◆ **To be done**:
**a.** According to the article about the student book club, in which building does the club hold its weekly meetings?
**b.** Write the next passage of the article about the student book club reading Deneen's book, picking up after its final sentence.

Book club examines Professor Patrick Deneen’s latest book

Has liberalism failed because it has succeeded? Yale University Press poses this thought provoking question as an introduction to a recent publication—a new book by one of Notre Dame’s very own. This past January, Professor of Political Science Patrick Deneen published Why Liberalism Failed. In this, his seventh book, Deneen attempts to address the aforementioned question and draw attention to the perceived contradictions of the ideology which currently dominates the Western world.

Led by sophomore Nick Marr, Notre Dame students of various majors, classes, and political persuasions have formed a book club to read and discuss Deneen’s unique perspective. The club meets once a week in Geddes Hall and covers one or two chapters at a time.

The group of 24 has been formed largely of participants in several colloquiums, led by Professor Phillip Munoz of the Constitutional Studies and Tocqueville programs and sponsored by the Institute for Humane Studies at George Mason University. Over the past year two weekend-long colloquiums have taken place, the first on the morality of capitalism and the second on toleration in a free society.

◆ **Data provided**:
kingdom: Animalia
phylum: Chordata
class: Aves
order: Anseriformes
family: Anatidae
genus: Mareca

◆ **Answers to the exercises**:
**a.** Geddes Hall

**b.**
Marr told the Rover that he is involved in programming for two on-campus student groups, the American Enterprise Institute’s Executive Council and an Intercollegiate Studies Institute society. With the help and sponsorship of these two groups, and inspired by the success of the two colloquiums, Marr established the book club. Marr told the Rover, “The timing of Professor Deneen’s book was perfect, and we could not pass up the tremendous opportunity to read his book while being able to find him on campus to ask him questions (and maybe challenge him to debates!)”

On choosing Deneen’s book as the club’s first read, Marr remarked,  “The book presents controversial claims that are important to understand for the purpose of agreement or critique, an exercise that is good for any student.  But more importantly, the book offers easily-accessible and thoroughly-reasoned warnings about the harmful tendencies of liberalism that we, as participants in a liberal society, would do well to consider.”

One of the great points of emphasis in Why Liberalism Failed is the phenomenon that liberalism has come to be understood by its supporters as the inevitable end of human political evolution, an assumption which Deneen contests. Freshman Ellie Gardey, a participant in the student group, told the Rover, “This is a excellent opportunity to explore with other students the idea that liberalism is an ideology that is not necessarily certain in our world. I look forward to discussion with Professor Deneen upon completion of the book.”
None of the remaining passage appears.